Streaming (bigger‑than‑RAM) execution
If your data doesn’t fit in memory, tell Polars to stream the query:
use std::time::Instant;
use polars::prelude::{col, lit, LazyCsvReader, LazyFileListReader, PlPath};
fn main() -> Result<(), Box<dyn std::error::Error>> {
// Record the start time
let now = Instant::now();
let lf = LazyCsvReader::new(PlPath::new("data/5m-rows.csv"))
.with_has_header(true)
.finish()?
.filter(col("amount").gt(lit(5)))
.group_by([col("customer_id")])
.agg([col("amount").mean().alias("avg_amount")]);
// Toggle streaming engine for the collection
let result = lf.with_new_streaming(true).collect();
// Record the end time and calculate the duration
let elapsed = now.elapsed();
// Print the result
println!("{:?}", result?.head(Some(10)));
// Print the execution time
println!("Execution time: {:.2?}", elapsed);
Ok(())
}

Write to Parquet
Parquet is a compact, columnar format that lines up well with Arrow in memory—which is why Polars reads/writes it quickly.
use std::fs::File;
use polars::{
error::PolarsResult,
frame::DataFrame,
prelude::{
LazyCsvReader, LazyFileListReader, ParquetWriter, PlPath, StatisticsOptions, col, lit,
},
};
fn write_parquet(mut df: DataFrame) -> PolarsResult<()> {
let mut file = File::create("out/sample.parquet")?;
ParquetWriter::new(&mut file)
.with_statistics(StatisticsOptions::default())
.finish(&mut df)?;
Ok(())
}
fn main() -> Result<(), Box<dyn std::error::Error>> {
let lf = LazyCsvReader::new(PlPath::new("data/5m-rows.csv"))
.with_has_header(true)
.finish()?
.filter(col("amount").gt(lit(5)))
.group_by([col("customer_id")])
.agg([col("amount").mean().alias("avg_amount")]);
let result = lf.with_new_streaming(true).collect();
match result {
Ok(df) => {
write_parquet(df)?;
Ok(())
}
Err(_) => todo!(),
}
}
The same pipeline in pandas
import pandas as pd
orders = pd.read_csv("data/orders.csv")
customers = pd.read_csv("data/customers.csv")
top_customers = (
orders.groupby("customer_id")
.agg(total_spend=("amount", "sum"), orders=("order_id", "size"))
.reset_index()
.merge(customers, on="customer_id", how="left")

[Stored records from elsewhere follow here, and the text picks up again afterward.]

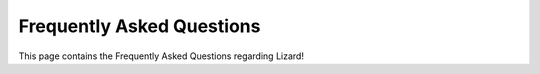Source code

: ==========================
Frequently Asked Questions
==========================

This page contains the Frequently Asked Questions regarding Lizard!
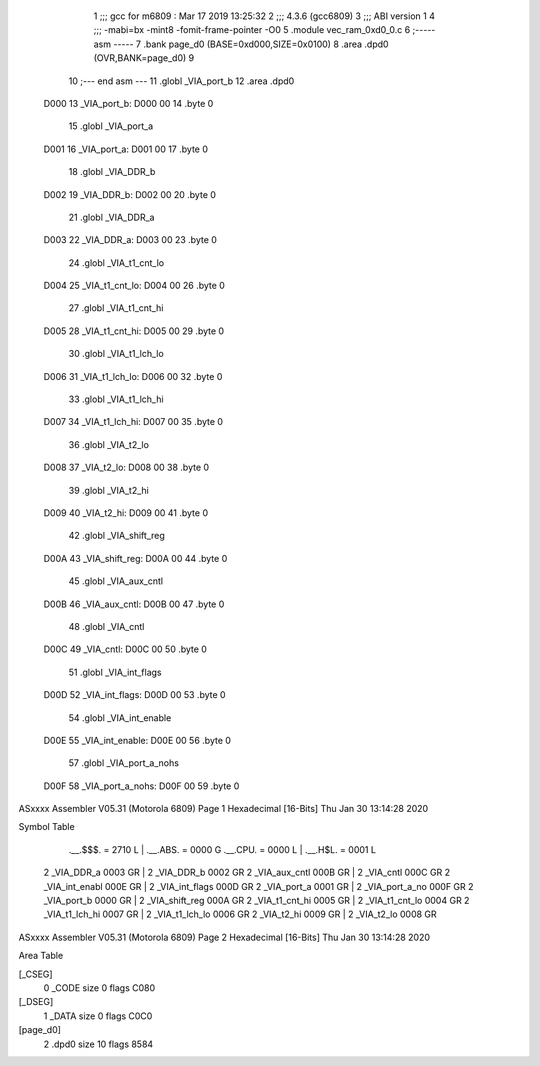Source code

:                               1 ;;; gcc for m6809 : Mar 17 2019 13:25:32
                              2 ;;; 4.3.6 (gcc6809)
                              3 ;;; ABI version 1
                              4 ;;; -mabi=bx -mint8 -fomit-frame-pointer -O0
                              5 	.module	vec_ram_0xd0_0.c
                              6 ;----- asm -----
                              7 	.bank page_d0 (BASE=0xd000,SIZE=0x0100)
                              8 	.area .dpd0 (OVR,BANK=page_d0)
                              9 	
                             10 ;--- end asm ---
                             11 	.globl	_VIA_port_b
                             12 	.area	.dpd0
   D000                      13 _VIA_port_b:
   D000 00                   14 	.byte	0
                             15 	.globl	_VIA_port_a
   D001                      16 _VIA_port_a:
   D001 00                   17 	.byte	0
                             18 	.globl	_VIA_DDR_b
   D002                      19 _VIA_DDR_b:
   D002 00                   20 	.byte	0
                             21 	.globl	_VIA_DDR_a
   D003                      22 _VIA_DDR_a:
   D003 00                   23 	.byte	0
                             24 	.globl	_VIA_t1_cnt_lo
   D004                      25 _VIA_t1_cnt_lo:
   D004 00                   26 	.byte	0
                             27 	.globl	_VIA_t1_cnt_hi
   D005                      28 _VIA_t1_cnt_hi:
   D005 00                   29 	.byte	0
                             30 	.globl	_VIA_t1_lch_lo
   D006                      31 _VIA_t1_lch_lo:
   D006 00                   32 	.byte	0
                             33 	.globl	_VIA_t1_lch_hi
   D007                      34 _VIA_t1_lch_hi:
   D007 00                   35 	.byte	0
                             36 	.globl	_VIA_t2_lo
   D008                      37 _VIA_t2_lo:
   D008 00                   38 	.byte	0
                             39 	.globl	_VIA_t2_hi
   D009                      40 _VIA_t2_hi:
   D009 00                   41 	.byte	0
                             42 	.globl	_VIA_shift_reg
   D00A                      43 _VIA_shift_reg:
   D00A 00                   44 	.byte	0
                             45 	.globl	_VIA_aux_cntl
   D00B                      46 _VIA_aux_cntl:
   D00B 00                   47 	.byte	0
                             48 	.globl	_VIA_cntl
   D00C                      49 _VIA_cntl:
   D00C 00                   50 	.byte	0
                             51 	.globl	_VIA_int_flags
   D00D                      52 _VIA_int_flags:
   D00D 00                   53 	.byte	0
                             54 	.globl	_VIA_int_enable
   D00E                      55 _VIA_int_enable:
   D00E 00                   56 	.byte	0
                             57 	.globl	_VIA_port_a_nohs
   D00F                      58 _VIA_port_a_nohs:
   D00F 00                   59 	.byte	0
ASxxxx Assembler V05.31  (Motorola 6809)                                Page 1
Hexadecimal [16-Bits]                                 Thu Jan 30 13:14:28 2020

Symbol Table

    .__.$$$.       =   2710 L   |     .__.ABS.       =   0000 G
    .__.CPU.       =   0000 L   |     .__.H$L.       =   0001 L
  2 _VIA_DDR_a         0003 GR  |   2 _VIA_DDR_b         0002 GR
  2 _VIA_aux_cntl      000B GR  |   2 _VIA_cntl          000C GR
  2 _VIA_int_enabl     000E GR  |   2 _VIA_int_flags     000D GR
  2 _VIA_port_a        0001 GR  |   2 _VIA_port_a_no     000F GR
  2 _VIA_port_b        0000 GR  |   2 _VIA_shift_reg     000A GR
  2 _VIA_t1_cnt_hi     0005 GR  |   2 _VIA_t1_cnt_lo     0004 GR
  2 _VIA_t1_lch_hi     0007 GR  |   2 _VIA_t1_lch_lo     0006 GR
  2 _VIA_t2_hi         0009 GR  |   2 _VIA_t2_lo         0008 GR

ASxxxx Assembler V05.31  (Motorola 6809)                                Page 2
Hexadecimal [16-Bits]                                 Thu Jan 30 13:14:28 2020

Area Table

[_CSEG]
   0 _CODE            size    0   flags C080
[_DSEG]
   1 _DATA            size    0   flags C0C0
[page_d0]
   2 .dpd0            size   10   flags 8584

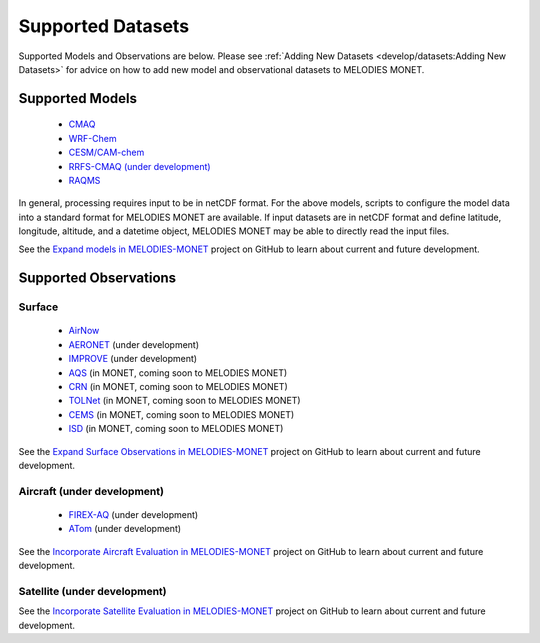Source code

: Supported Datasets
==================

Supported Models and Observations are below. Please see
:ref:`Adding New Datasets <develop/datasets:Adding New Datasets>`
for advice on how to add new model and observational datasets to MELODIES MONET.

Supported Models
----------------

   * `CMAQ <https://www.epa.gov/cmaq/>`_
   * `WRF-Chem <https://ruc.noaa.gov/wrf/wrf-chem/>`_
   * `CESM/CAM-chem <https://www2.acom.ucar.edu/gcm/cam-chem>`_
   * `RRFS-CMAQ (under development) <https://github.com/ufs-community/ufs-srweather-app/wiki/Air-Quality-Modeling>`_ 
   * `RAQMS <http://raqms-ops.ssec.wisc.edu/>`_
   
In general, processing requires input to be in netCDF format. For the above 
models, scripts to configure the model data into a standard format for 
MELODIES MONET are available. If input datasets are in netCDF format and  
define latitude, longitude, altitude, and a datetime object, MELODIES MONET may be able 
to directly read the input files.

See the `Expand models in MELODIES-MONET <https://github.com/orgs/NOAA-CSL/projects/6>`_ 
project on GitHub to learn about current and future development.

Supported Observations
----------------------

Surface
^^^^^^^

   * `AirNow <https://www.airnow.gov/>`_ 
   * `AERONET <https://aeronet.gsfc.nasa.gov/>`_ (under development)
   * `IMPROVE <http://vista.cira.colostate.edu/Improve/>`_ (under development)
   * `AQS <https://www.epa.gov/aqs/>`_ (in MONET, coming soon to MELODIES MONET)
   * `CRN <https://www.ncdc.noaa.gov/crn/>`_ (in MONET, coming soon to MELODIES MONET)
   * `TOLNet <https://www-air.larc.nasa.gov/missions/TOLNet/>`_ 
     (in MONET, coming soon to MELODIES MONET)
   * `CEMS <https://www.epa.gov/emc/emc-continuous-emission-monitoring-systems/>`_ 
     (in MONET, coming soon to MELODIES MONET)
   * `ISD <https://www.ncei.noaa.gov/products/land-based-station/integrated-surface-database>`_
     (in MONET, coming soon to MELODIES MONET)
   
See the `Expand Surface Observations in MELODIES-MONET <https://github.com/orgs/NOAA-CSL/projects/6>`_ 
project on GitHub to learn about current and future development.

Aircraft (under development)
^^^^^^^^^^^^^^^^^^^^^^^^^^^^

   * `FIREX-AQ <https://csl.noaa.gov/projects/firex-aq/>`_ (under development)
   * `ATom <https://espo.nasa.gov/atom/content/ATom>`_ (under development)
   
See the `Incorporate Aircraft Evaluation in MELODIES-MONET <https://github.com/orgs/NOAA-CSL/projects/6>`_ 
project on GitHub to learn about current and future development.

Satellite (under development)
^^^^^^^^^^^^^^^^^^^^^^^^^^^^^

See the `Incorporate Satellite Evaluation in MELODIES-MONET <https://github.com/orgs/NOAA-CSL/projects/6>`_ 
project on GitHub to learn about current and future development.
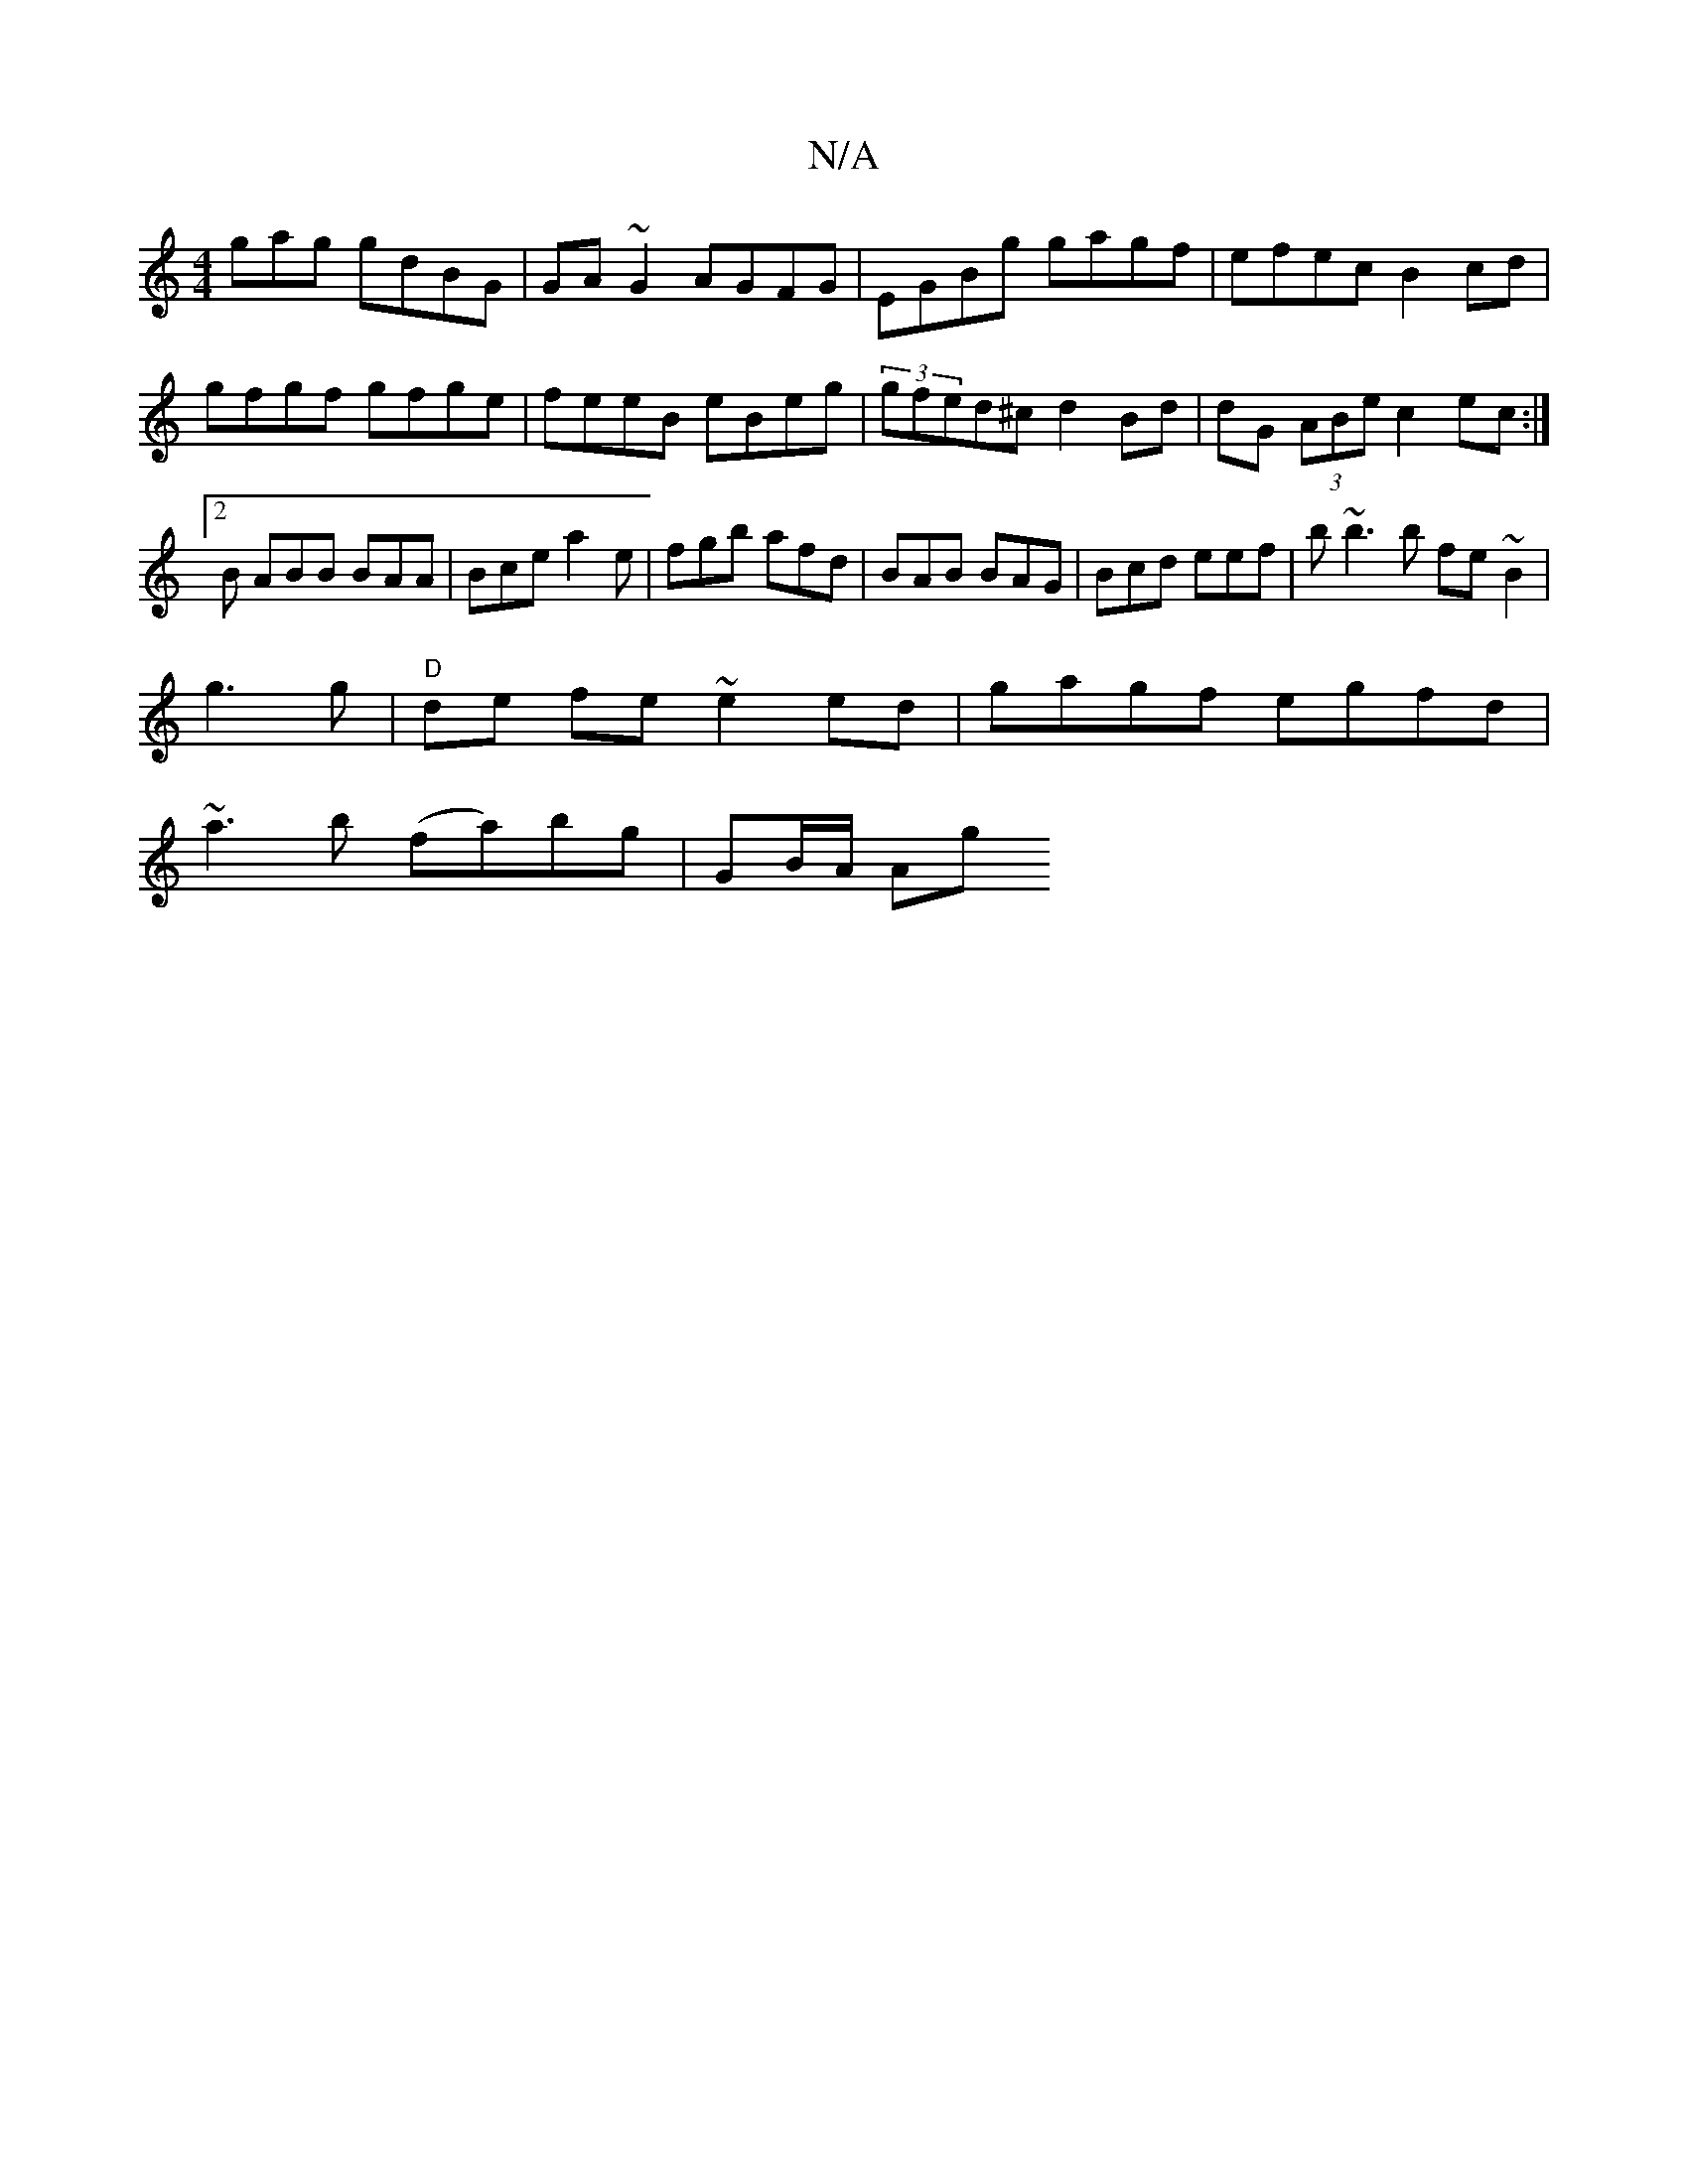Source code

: X:1
T:N/A
M:4/4
R:N/A
K:Cmajor
gag gdBG|GA~G2 AGFG|EGBg gagf|efec B2cd|gfgf gfge|feeB eBeg|(3gfed^c d2 Bd|dG (3ABe c2ec :|2B ABB BAA|Bce a2e|fgb afd|BAB BAG|Bcd eef|b~b3b fe~B2|
g3g|"D"de fe ~e2 ed|gagf egfd|
~a3b (fa)bg | GB/A/ Ag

.sort_values("total_spend", ascending=False)
.head(10)
)
# bucketize
def bucket(x):
if x <= 50: return "small"
if x <= 200: return "medium"
return "large"
orders["size_bucket"] = orders["amount"].apply(bucket)
For large files that don’t fit in memory, pandas recommends chunked reads (chunksize), but advanced operations (e.g., groupby) are not always straightforward chunk‑wise—at which point switching libraries (Dask/Modin/Polars) is often suggested
Polars vs pandas: the blunt comparison
| Area | Polars (Rust) | pandas (Python) |
|---|---|---|
| Engine | Vectorized, multi‑threaded by default; Arrow columnar. | Mostly single‑threaded core; NumPy arrays by default (PyArrow optional). |
| Execution | Lazy + eager. Lazy enables pushdown/optimizations. | Eager only (no native lazy); can simulate pipelines but no global query optimizer. |
| Scale | Streaming lets you process larger‑than‑RAM datasets from a single binary. | Chunking works for IO; many transformations aren’t trivial to do chunk‑wise. |
| Language fit | Compiled Rust binaries; great for CLIs/services. | Best in notebooks/interactive analysis with a massive ecosystem. |
| Memory model | Arrow (zero‑copy interop, columnar). | NumPy by default; can opt into PyArrow‑backed dtypes for some wins. |
| Syntax | Expression DSL (col, when, over, etc.). | Imperative method chaining (df.groupby(...).agg(...).sort_values(...)). |
| Performance reality | Usually faster on big, columnar‑friendly workloads; don’t expect miracles on tiny frames (call overhead and IO dominate). | Often snappy on small/medium data; can be slower as size/complexity grows. |
Benchmarking Result (May-2025) – Polars Document
Wrap‑up
- Use eager Polars for small, one‑off tasks;
- Use lazy Polars (and streaming) for serious pipelines;
- Measure your real workload instead of trusting hype;
- Don’t expect data‑viz/ML batteries from the Rust ecosystem the way you do in Python—pair Polars with the right tools for your target.